"""
hmining.py: The code in this module implements a Helium mining node
.
The node is listening for transactions propagating over the Helium peer-to-peer
network.
"""
import blk_index
import hconfig
import hblockchain as bchain
import hchaindb
import networknode
import rcrypt
import tx
import asyncio
import json
import math
import sys
import time
import threading
import pdb
import logging
"""
log debugging messages to the file debug.log
"""
logging.basicConfig(filename="debug.log",filemode="w",
format='%(asctime)s:%(levelname)s:%(message)s',
level=logging.DEBUG)
"""
address list of nodes on the Helium network
"""
address_list = []
"""
specify a list container to hold transactions which are received by the miner.
"""
mempool = []
"""
blocks mined by other miners which are received by this mining node
and are to intended to be appended to this miner's blockchain.

RECORD LIST —

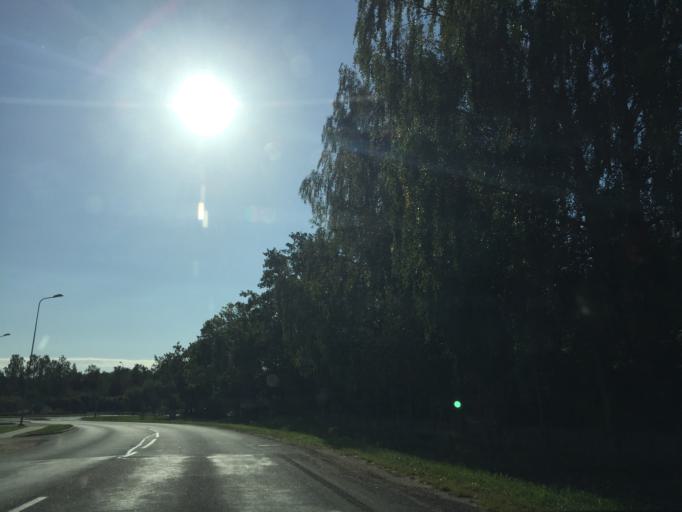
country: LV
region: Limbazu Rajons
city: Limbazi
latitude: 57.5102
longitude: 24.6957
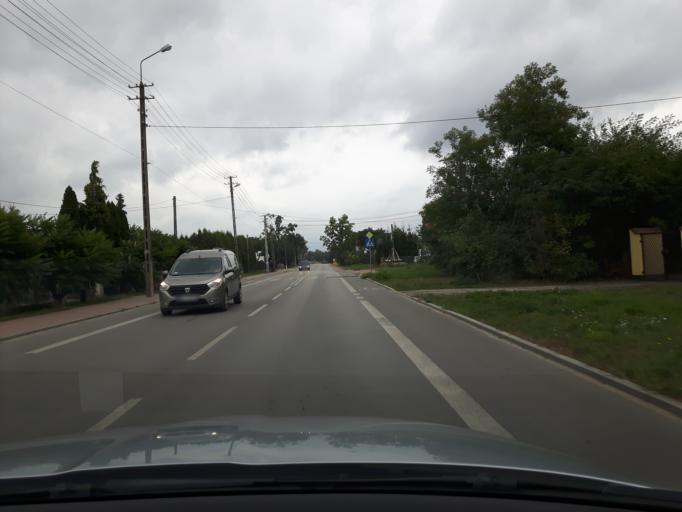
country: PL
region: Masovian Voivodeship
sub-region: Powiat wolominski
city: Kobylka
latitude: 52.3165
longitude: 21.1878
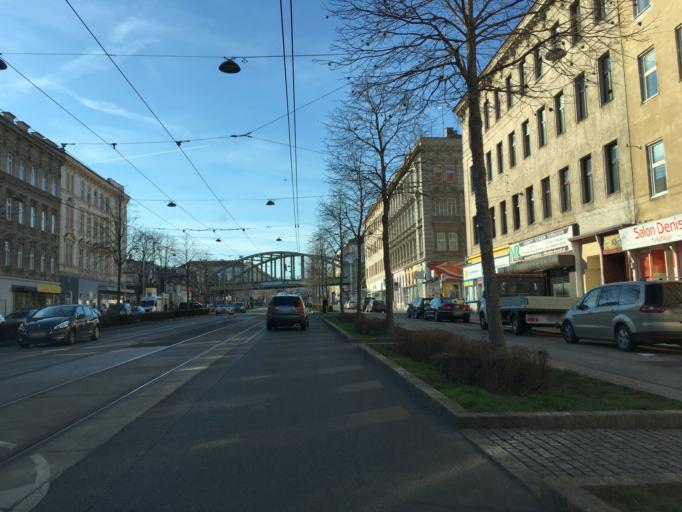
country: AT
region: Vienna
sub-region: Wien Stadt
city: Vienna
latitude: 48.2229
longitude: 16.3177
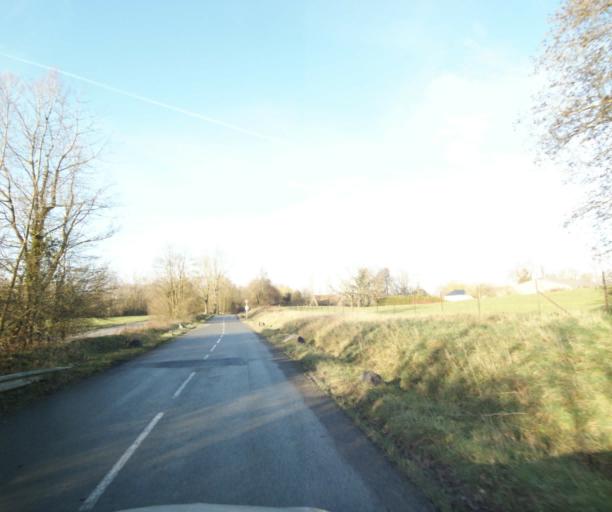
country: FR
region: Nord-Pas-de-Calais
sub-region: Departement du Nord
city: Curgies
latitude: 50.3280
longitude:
...
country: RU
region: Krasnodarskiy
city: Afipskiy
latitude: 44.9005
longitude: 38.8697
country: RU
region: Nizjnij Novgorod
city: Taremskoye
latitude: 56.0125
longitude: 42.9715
* * *
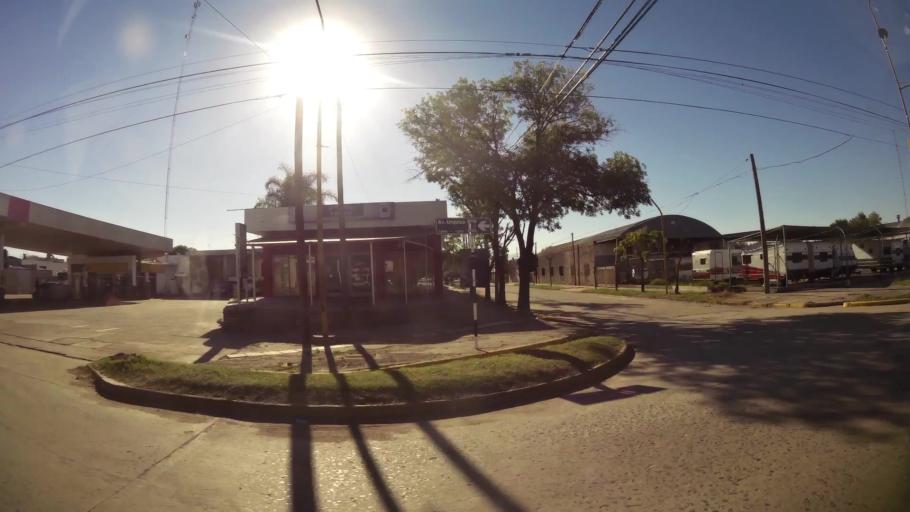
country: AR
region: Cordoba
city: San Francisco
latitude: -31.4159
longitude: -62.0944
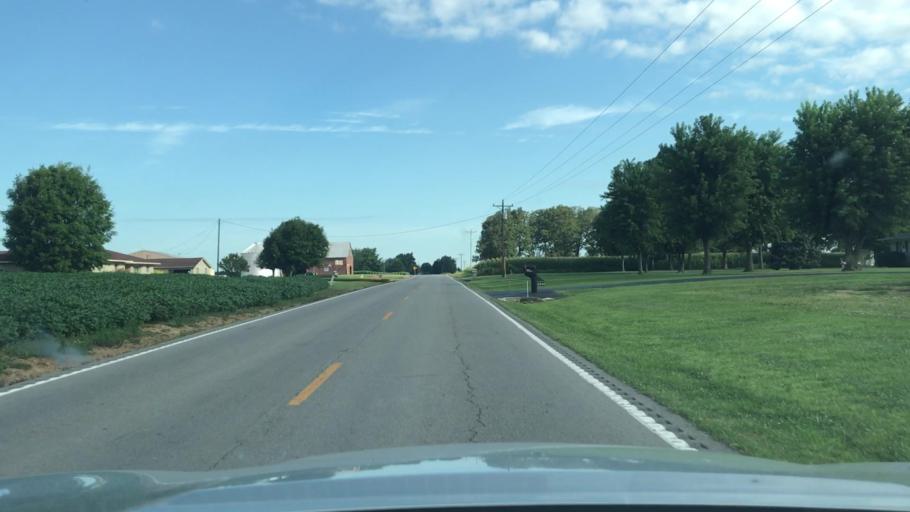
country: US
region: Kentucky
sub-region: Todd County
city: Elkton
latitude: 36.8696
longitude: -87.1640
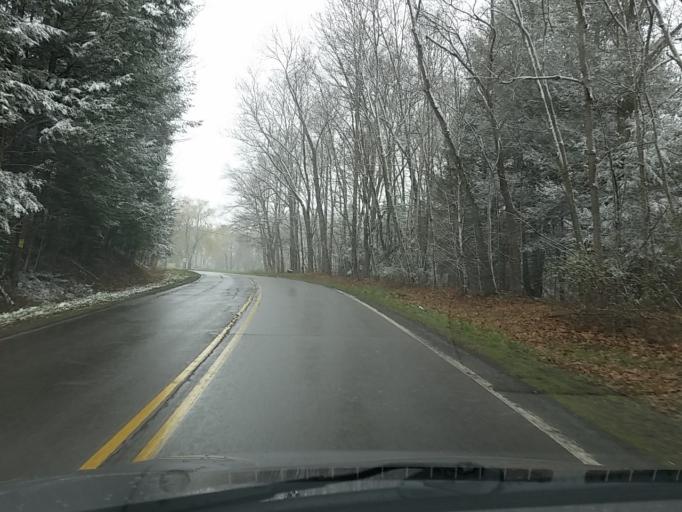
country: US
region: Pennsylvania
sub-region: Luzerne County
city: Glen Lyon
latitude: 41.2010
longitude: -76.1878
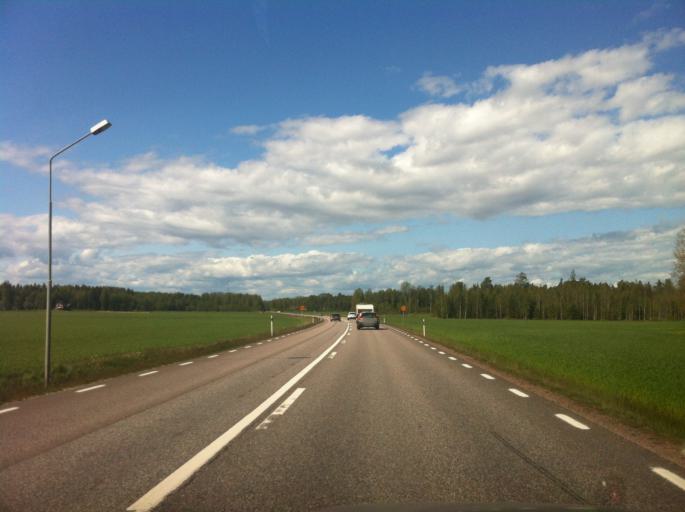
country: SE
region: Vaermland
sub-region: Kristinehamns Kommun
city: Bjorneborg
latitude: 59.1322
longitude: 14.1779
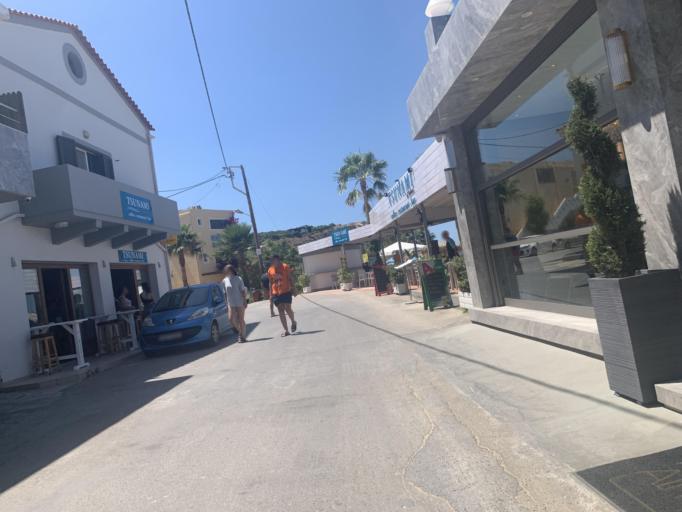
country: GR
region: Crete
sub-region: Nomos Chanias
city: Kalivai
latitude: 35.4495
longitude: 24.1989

REQUIRED TASK —
Continue the Python code for the Helium mining node from the point where it stops, writing the next part of the module.

EXERCISE RESULT —
"""
received_blocks = []
"""
blocks which are received and cannot be added to the head of the blockchain
or the parent of the block at the head of the blockchain.
"""
orphan_blocks = []
"""
list of transactions to be removed from memcache because they are part of a
block that has been mined
"""
remove_list = []
semaphore = threading.Semaphore()
def mining_reward(block_height:"integer") -> "non-negative integer":
"""
The mining_reward function determines the mining reward.
When a miner successfully mines a block he is entitled to a reward which
is a number of Helium coins.
The reward depends on the number of blocks that have been mined so far.
The initial reward is hconfig.conf["MINING_REWARD"] coins.
This reward halves every hconfig.conf["REWARD_INTERVAL"] blocks
.
"""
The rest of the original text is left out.